**Source text**
4.2 Payment of CVR Payments. Parent shall duly and promptly deposit with the Rights Agent for payment to each CVR Holder the CVR Payment, if any, in the manner provided for in Section 2.4 and in accordance with the terms of this Agreement.
4.3 Direction and Control of Business. Subject to Section 4.4, Parent and its Affiliates shall have the right, in their sole and absolute discretion, to direct and control the research, development, commercialization and other exploitation of the CVR Program in all respects, including any determination to test, develop, pursue, market, make any regulatory filings or seek regulatory approval with respect to, commence or continue any sale of, or make any other strategic decisions affecting, the CVR Program. Notwithstanding the foregoing or anything to the contrary herein, (a) nothing in this Agreement shall be construed as requiring Parent or any of its Affiliates to seek regulatory approval of the CVR Program or commence any sales of the CVR Program in any jurisdiction and any determination by Parent or any of its Affiliates with respect to the foregoing shall be made in Parent’s or its Affiliates’ sole and absolute discretion; and (b) the Rights Agent acknowledges and agrees, on behalf of itself and each Holder, that CVR Program Transactions and CVR Payments may not be achieved prior to the date that is eighteen (18) months after the Approval Date or CVR Program Outside Date, respectively, without any breach of this Agreement by Parent or any of its Affiliates.

**Raw data**
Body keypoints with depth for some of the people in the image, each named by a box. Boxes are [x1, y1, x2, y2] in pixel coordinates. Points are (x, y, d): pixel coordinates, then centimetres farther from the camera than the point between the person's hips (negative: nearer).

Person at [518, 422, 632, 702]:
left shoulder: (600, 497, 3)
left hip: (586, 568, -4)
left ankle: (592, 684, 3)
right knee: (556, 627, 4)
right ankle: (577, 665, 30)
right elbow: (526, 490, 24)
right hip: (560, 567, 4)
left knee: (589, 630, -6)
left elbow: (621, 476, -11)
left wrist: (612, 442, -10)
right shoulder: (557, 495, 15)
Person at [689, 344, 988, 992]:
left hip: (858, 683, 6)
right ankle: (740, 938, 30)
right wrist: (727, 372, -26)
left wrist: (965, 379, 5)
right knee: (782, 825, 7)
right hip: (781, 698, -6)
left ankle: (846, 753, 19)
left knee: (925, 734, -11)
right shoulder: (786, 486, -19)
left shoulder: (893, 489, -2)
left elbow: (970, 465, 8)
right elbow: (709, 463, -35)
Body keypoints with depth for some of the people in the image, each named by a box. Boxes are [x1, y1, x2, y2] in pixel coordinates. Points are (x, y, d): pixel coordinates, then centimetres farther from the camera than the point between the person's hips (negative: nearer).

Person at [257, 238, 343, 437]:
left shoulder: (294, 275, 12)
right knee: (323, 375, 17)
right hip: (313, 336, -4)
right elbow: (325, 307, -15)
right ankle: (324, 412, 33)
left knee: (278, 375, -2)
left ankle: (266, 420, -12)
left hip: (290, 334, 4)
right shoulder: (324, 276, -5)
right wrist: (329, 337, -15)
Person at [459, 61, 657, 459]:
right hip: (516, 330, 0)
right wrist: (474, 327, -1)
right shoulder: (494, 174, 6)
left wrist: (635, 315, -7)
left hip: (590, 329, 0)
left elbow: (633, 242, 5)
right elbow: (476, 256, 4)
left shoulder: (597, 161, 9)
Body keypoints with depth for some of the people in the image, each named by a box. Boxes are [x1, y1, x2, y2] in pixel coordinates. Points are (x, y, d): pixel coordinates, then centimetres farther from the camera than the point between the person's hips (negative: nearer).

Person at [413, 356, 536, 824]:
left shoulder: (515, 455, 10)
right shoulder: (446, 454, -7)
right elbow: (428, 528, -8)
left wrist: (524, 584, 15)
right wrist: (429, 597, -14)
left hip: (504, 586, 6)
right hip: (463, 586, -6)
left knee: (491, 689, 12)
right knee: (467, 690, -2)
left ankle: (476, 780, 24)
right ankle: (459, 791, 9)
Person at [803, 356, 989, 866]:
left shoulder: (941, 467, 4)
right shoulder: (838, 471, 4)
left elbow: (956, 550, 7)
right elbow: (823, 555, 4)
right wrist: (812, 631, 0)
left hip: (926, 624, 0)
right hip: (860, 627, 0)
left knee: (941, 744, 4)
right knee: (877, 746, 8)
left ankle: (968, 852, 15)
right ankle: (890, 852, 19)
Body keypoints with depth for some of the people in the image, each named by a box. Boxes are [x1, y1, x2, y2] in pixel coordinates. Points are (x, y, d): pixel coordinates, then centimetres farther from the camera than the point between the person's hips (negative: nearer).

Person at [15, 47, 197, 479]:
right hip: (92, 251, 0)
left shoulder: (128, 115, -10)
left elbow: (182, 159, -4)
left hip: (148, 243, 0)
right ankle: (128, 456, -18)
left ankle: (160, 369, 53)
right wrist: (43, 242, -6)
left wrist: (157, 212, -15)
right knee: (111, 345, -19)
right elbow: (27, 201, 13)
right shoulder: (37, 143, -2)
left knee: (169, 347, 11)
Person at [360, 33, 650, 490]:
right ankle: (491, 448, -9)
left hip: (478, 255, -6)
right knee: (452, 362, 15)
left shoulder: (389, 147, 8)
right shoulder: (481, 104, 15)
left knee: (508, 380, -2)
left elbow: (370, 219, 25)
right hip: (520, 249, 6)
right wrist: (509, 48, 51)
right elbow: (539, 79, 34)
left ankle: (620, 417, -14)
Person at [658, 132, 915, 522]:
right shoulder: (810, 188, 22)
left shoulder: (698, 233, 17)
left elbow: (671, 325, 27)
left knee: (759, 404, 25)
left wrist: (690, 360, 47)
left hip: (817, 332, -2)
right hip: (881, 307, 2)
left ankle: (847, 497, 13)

**Task directions**
Say whether each statement agrees with the contract excerpt, answering yes or no and quoting the words of the excerpt that decide it.
1. Parent must deposit the CVR Payment with the Rights Agent for payment to each CVR Holder.
2. The agreement requires Parent to seek regulatory approval of the CVR Program.
3. Parent's right to direct and control the CVR Program is subject to Section 4.4.
The records are separate material from the contract excerpt.

**Answer for the task**
1. Yes: "Parent shall duly and promptly deposit with the Rights Agent for payment to each CVR Holder the CVR Payment"
2. No: "nothing in this Agreement shall be construed as requiring Parent or any of its Affiliates to seek regulatory approval of the CVR Program"
3. Yes: "Subject to Section 4.4, Parent and its Affiliates shall have the right"